O Banco Central tomou uma série de providências nos últimos dias para acalmar os mercados no Brasil, mas uma ainda está sendo aguardada ansiosamente pelo governo: o que vai acontecer com os juros? O ministro Paulo Bernardo não vê motivos para que o BC continue a subir as taxas. Se todos estão imaginando que haverá desaquecimento da economia, diz, a pressão sobre a inflação vai diminuir. Ele também não crê que as empresas repassarão a alta do dólar para os preços. O ministro diz ainda que os bancos públicos estão preparados e orientados pelo governo a manter o mercado de crédito ativo.
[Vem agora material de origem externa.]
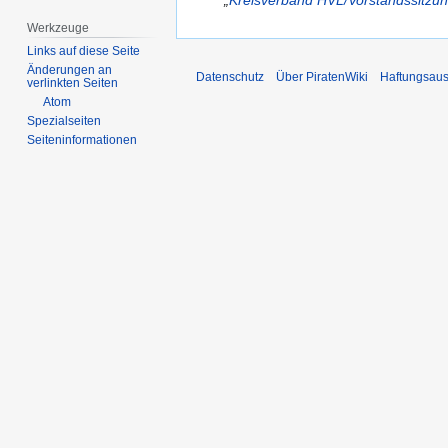
„
Kreisverband HVL/Vorstandssitzu
März
2012
Werkzeuge
Links auf diese Seite
Änderungen an
Datenschutz
Über PiratenWiki
Haftungsaus
verlinkten Seiten
Atom
Spezialseiten
Seiten­­informationen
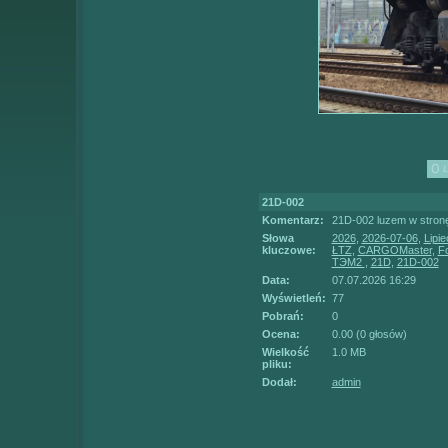
21D-002
Komentarz:
21D-002 luzem w stronę
Słowa
2026
,
2026-07-06
,
Lipie
kluczowe:
ŁTZ
,
CARGOMaster
,
Fo
TЭM2
,
21D
,
21D-002
Data:
07.07.2026 16:29
Wyświetleń:
77
Pobrań:
0
Ocena:
0.00 (0 głosów)
Wielkość
1.0 MB
pliku:
Dodał:
admin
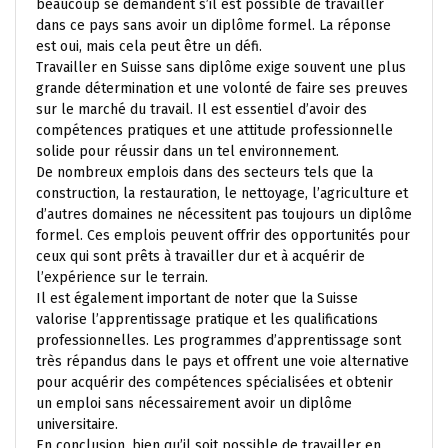
beaucoup se demandent s’il est possible de travailler
dans ce pays sans avoir un diplôme formel. La réponse
est oui, mais cela peut être un défi.
Travailler en Suisse sans diplôme exige souvent une plus
grande détermination et une volonté de faire ses preuves
sur le marché du travail. Il est essentiel d’avoir des
compétences pratiques et une attitude professionnelle
solide pour réussir dans un tel environnement.
De nombreux emplois dans des secteurs tels que la
construction, la restauration, le nettoyage, l’agriculture et
d’autres domaines ne nécessitent pas toujours un diplôme
formel. Ces emplois peuvent offrir des opportunités pour
ceux qui sont prêts à travailler dur et à acquérir de
l’expérience sur le terrain.
Il est également important de noter que la Suisse
valorise l’apprentissage pratique et les qualifications
professionnelles. Les programmes d’apprentissage sont
très répandus dans le pays et offrent une voie alternative
pour acquérir des compétences spécialisées et obtenir
un emploi sans nécessairement avoir un diplôme
universitaire.
En conclusion, bien qu’il soit possible de travailler en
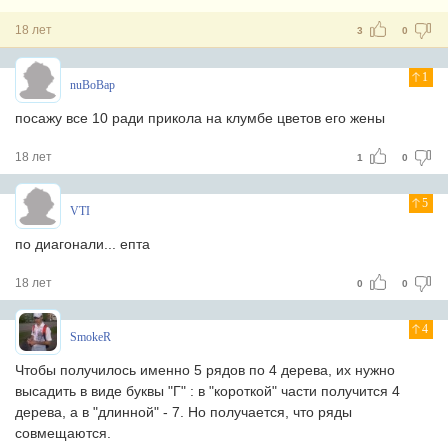
18 лет
3
0
1
nuBoBap
посажу все 10 ради прикола на клумбе цветов его жены
18 лет
1
0
5
VTI
по диагонали... епта
18 лет
0
0
4
SmokeR
Чтобы получилось именно 5 рядов по 4 дерева, их нужно
высадить в виде буквы "Г" : в "короткой" части получится 4
дерева, а в "длинной" - 7. Но получается, что ряды
совмещаются.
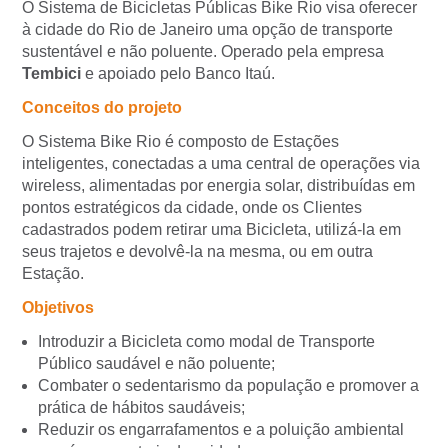
O Sistema de Bicicletas Públicas Bike Rio visa oferecer
à cidade do Rio de Janeiro uma opção de transporte
sustentável e não poluente. Operado pela empresa
Tembici
e apoiado pelo Banco Itaú.
Conceitos do projeto
O Sistema Bike Rio é composto de Estações
inteligentes, conectadas a uma central de operações via
wireless, alimentadas por energia solar, distribuídas em
pontos estratégicos da cidade, onde os Clientes
cadastrados podem retirar uma Bicicleta, utilizá-la em
seus trajetos e devolvê-la na mesma, ou em outra
Estação.
Objetivos
Introduzir a Bicicleta como modal de Transporte
Público saudável e não poluente;
Combater o sedentarismo da população e promover a
prática de hábitos saudáveis;
Reduzir os engarrafamentos e a poluição ambiental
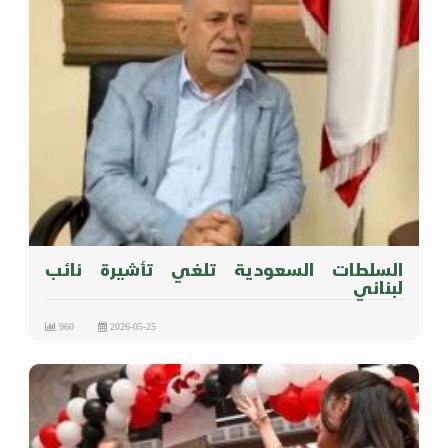
السلطات السعودية تلغي تأشيرة نائب
لبناني
960
2026-05-25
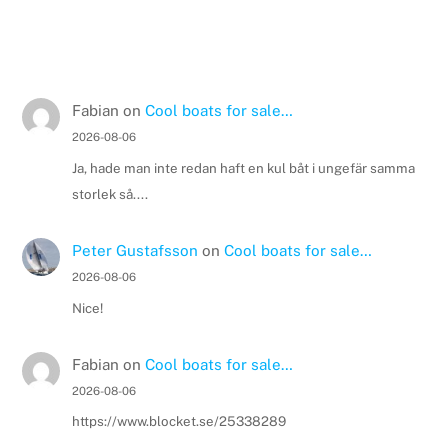
Fabian
on
Cool boats for sale…
2026-08-06
Ja, hade man inte redan haft en kul båt i ungefär samma
storlek så....
Peter Gustafsson
on
Cool boats for sale…
2026-08-06
Nice!
Fabian
on
Cool boats for sale…
2026-08-06
https://www.blocket.se/25338289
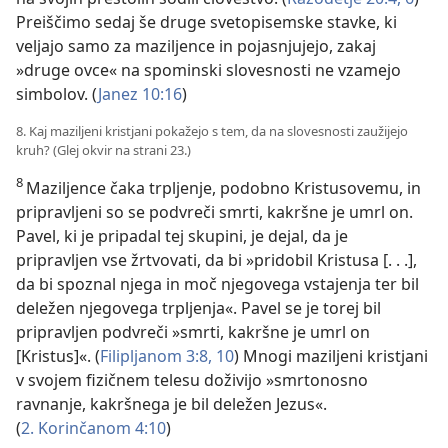
Preiščimo sedaj še druge svetopisemske stavke, ki
veljajo samo za maziljence in pojasnjujejo, zakaj
»druge ovce« na spominski slovesnosti ne vzamejo
simbolov. (
Janez 10:16
)
8. Kaj maziljeni kristjani pokažejo s tem, da na slovesnosti zaužijejo
kruh? (Glej okvir na strani 23.)
8
Maziljence čaka trpljenje, podobno Kristusovemu, in
pripravljeni so se podvreči smrti, kakršne je umrl on.
Pavel, ki je pripadal tej skupini, je dejal, da je
pripravljen vse žrtvovati, da bi »pridobil Kristusa [. . .],
da bi spoznal njega in moč njegovega vstajenja ter bil
deležen njegovega trpljenja«. Pavel se je torej bil
pripravljen podvreči »smrti, kakršne je umrl on
[Kristus]«. (
Filipljanom 3:8,
10
) Mnogi maziljeni kristjani
v svojem fizičnem telesu doživijo »smrtonosno
ravnanje, kakršnega je bil deležen Jezus«.
(
2. Korinčanom 4:10
)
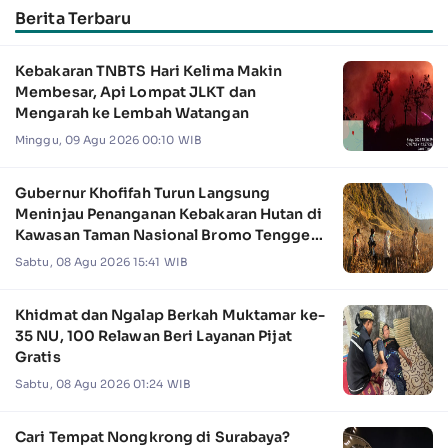
Berita Terbaru
Kebakaran TNBTS Hari Kelima Makin
Membesar, Api Lompat JLKT dan
Mengarah ke Lembah Watangan
Minggu, 09 Agu 2026 00:10 WIB
Gubernur Khofifah Turun Langsung
Meninjau Penanganan Kebakaran Hutan di
Kawasan Taman Nasional Bromo Tengger
Semeru
Sabtu, 08 Agu 2026 15:41 WIB
Khidmat dan Ngalap Berkah Muktamar ke-
35 NU, 100 Relawan Beri Layanan Pijat
Gratis
Sabtu, 08 Agu 2026 01:24 WIB
Cari Tempat Nongkrong di Surabaya?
Ele avisa, porém, que a ação seguirá critérios: "Não é uma operação humanitária, é uma operação bancária."

O Copom deve reduzir os juros na próxima reunião?

PAULO BERNARDO: Não sei se vai cortar, mas acho que, com certeza, subir não vai porque a preocupação do BC, quando aumenta juros, é a inflação. E tudo indica que quando se tem ameaça de desaceleração, a pressão inflacionária diminui. Também não é razoável achar que as empresas vão repassar (alta do dólar para preços). Claramente, vai diminuir a pressão inflacionária, as commodities estão caindo, a demanda diminuiu.

Os bancos públicos serão usados como âncoras diante do aperto no crédito, comprando a carteira de crédito de bancos menores?

PAULO BERNARDO: Quando um banco compra a carteira de outro, está implícito que ele vai tirar o lucro que o banco pequeno ia ter. Não é uma operação humanitária, é uma operação bancária.

O governo vai dar um reforço financeiro para Banco do Brasil e Caixa, a exemplo da devolução de dividendos para o BNDES?

PAULO BERNARDO: Isso está sendo discutido só para o BNDES. O que precisamos no BB e na Caixa, que é política de governo, são as linhas de financiamento para agricultura, no caso do BB, e as linhas de financiamento para habitação e saneamento, no caso da Caixa. Se esses bancos têm liquidez para comprar a carteira de outros, isso é uma operação de mercado. O BNDES entrou, espero que temporariamente, no mercado de câmbio, exportação, oferecendo linhas de crédito, o que não é usualmente praticado por ele. Provavelmente, o BB vai crescer muito nisso também.

As medidas do BC para ajudar bancos médios e pequenos foram gradativas e crescentes. O estrangulamento de liquidez se acentuou?

PAULO BERNARDO: Primeiro as medidas foram para beneficiar o médio e o pequeno banco. Hoje, aparentemente, o BC percebeu que o problema de liquidez é mais generalizado. Mesmo os grandes bancos estão precisando ter mais facilidade para emprestar. O BC percebeu que havia falta de liquidez na demanda das empresas, problemas de giro. Eles trataram de dar condições de operacionalização para o sistema. Está sendo positivo. Isso associado com os leilões de dólares.

No câmbio, o BC também vem atuando de forma crescente, isso não é um sinal de agravamento da crise?

PAULO BERNARDO: Havia uma demanda muito grande. Na quarta-feira, o dólar abriu a R$2,46 e o BC identificou que só tinha gente querendo comprar e ninguém querendo vender. Houve um travamento das operações e o BC decidiu vender e isso ajudou o mercado. Na quinta-feira, o dólar fechou abaixo de R$2,20. Na quarta-feira, a avaliação do Henrique Meirelles (presidente do Banco Central) era de que não iria ter tantos reais disponíveis para comprar todos os dólares. Quem estava comprando dólar a R$2,50 corre o risco de ter uma cotação de R$2,10 daqui a 20 dias. Acho que tem muito de pânico e de efeito manada. Se ficarmos só ouvindo essa boataria que vem do mercado, o mundo vai acabar.

Não são só boatos, os BCs estão fazendo ações coordenadas, os governos estão atuando em todo o mundo...

PAULO BERNARDO: Mas o mercado aumenta bem. E como talvez faltem informações precisas para ele, fica divulgando a tese na qual estão apostando.